Rozpaczliwa pogoń za niemożliwym
12.03.2013, 04:15, Sebastian Czarnecki 2958 komentarzy
Frauenkirche, Peterkirche, Alter Hof, Residenz, Neues Rathaus, Feldherrnhalle, Alte Pinakothek - to zaledwie kilka z wielu zabytków, które znajdują się w Monachium. Monachium, w którym już jutro rozegra się rewanżowe spotkanie pomiędzy Bayernem a Arsenalem, po którym Bawarczycy prawdopodobnie już oficjalnie będą mogli świętować awans do ćwierćfinału Ligi Mistrzów. Dlaczego na wstępie wymieniłem kilka monumentów, które znajdują się w stolicy Bawarii? Ponieważ wyprawa do Monachium będzie miała miejsce prawdopodobnie w celach turystyczno-rekreacyjnych, aniżeli czysto sportowych. No bo kto jeszcze wierzy w to, że tak grający Arsenal będzie w stanie zdobyć twierdzę na Alianz Arena?
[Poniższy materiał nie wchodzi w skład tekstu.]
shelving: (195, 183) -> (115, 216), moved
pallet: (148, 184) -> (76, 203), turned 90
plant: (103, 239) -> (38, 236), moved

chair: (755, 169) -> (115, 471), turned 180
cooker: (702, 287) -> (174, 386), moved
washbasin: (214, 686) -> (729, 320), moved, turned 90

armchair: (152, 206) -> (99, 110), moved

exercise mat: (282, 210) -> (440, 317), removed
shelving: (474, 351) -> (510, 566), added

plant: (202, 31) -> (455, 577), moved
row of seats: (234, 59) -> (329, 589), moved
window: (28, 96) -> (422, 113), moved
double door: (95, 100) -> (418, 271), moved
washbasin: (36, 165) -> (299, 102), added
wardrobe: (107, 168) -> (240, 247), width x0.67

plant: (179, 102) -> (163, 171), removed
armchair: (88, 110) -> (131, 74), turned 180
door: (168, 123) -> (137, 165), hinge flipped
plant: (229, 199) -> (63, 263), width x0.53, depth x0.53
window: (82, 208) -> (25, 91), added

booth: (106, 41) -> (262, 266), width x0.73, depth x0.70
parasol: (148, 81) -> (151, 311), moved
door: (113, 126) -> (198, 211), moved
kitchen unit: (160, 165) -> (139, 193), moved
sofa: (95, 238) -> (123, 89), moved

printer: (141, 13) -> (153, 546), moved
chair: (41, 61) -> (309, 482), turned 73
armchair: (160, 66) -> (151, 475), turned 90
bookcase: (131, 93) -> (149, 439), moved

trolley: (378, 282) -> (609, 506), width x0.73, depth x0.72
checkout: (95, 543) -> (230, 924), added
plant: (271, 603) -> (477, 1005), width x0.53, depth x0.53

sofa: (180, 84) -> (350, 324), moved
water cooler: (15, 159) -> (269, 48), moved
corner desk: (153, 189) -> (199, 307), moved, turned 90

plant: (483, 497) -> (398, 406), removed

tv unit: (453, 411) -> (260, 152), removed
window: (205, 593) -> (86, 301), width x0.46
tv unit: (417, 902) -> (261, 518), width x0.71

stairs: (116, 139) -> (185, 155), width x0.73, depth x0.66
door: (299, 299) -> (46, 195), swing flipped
Bayern w ostatnich tygodniach pędzi jak burza. Już teraz może świętować zwycięstwo w Bundeslidze, gdyż nad drugą Borussią Dortmund wypracował sobie aż dwadzieścia punktów przewagi. Również w Pucharze Niemiec Bawarczycy radzą sobie wybornie, gdyż wyeliminowali swojego najgroźniejszego rywala w tych rozgrywkach - ponownie Dortmund - i awansowali do półfinału, w którym zmierzą się z przeciętnym Wolfsburgiem. Warto nadmienić, że sezon 2012/2013 będzie ostatnim, w którym zespołem dowodzi Jupp Heynckes i na pewno niemiecki menedżer będzie chciał zakończyć go z przytupem, zdobywając wszystko, co tylko będzie możliwe. Do monachijskiej gabloty z trofeami na pewno chciałby również dołożyć puchar Ligi Mistrzów, do którego pozostała jednak spora droga. Pierwszym poważnym przystankiem do osiągnięcia tego celu miał być dwumecz z Arsenalem, który jednak został zdominowany, a następnie zmieciony z powierzchni Ziemi przez rozpędzony Bayern, i to na własnym obiekcie. Rewanż na Alianz Arena - w królestwie Bawarczyków - powinien być więc jedynie formalnością.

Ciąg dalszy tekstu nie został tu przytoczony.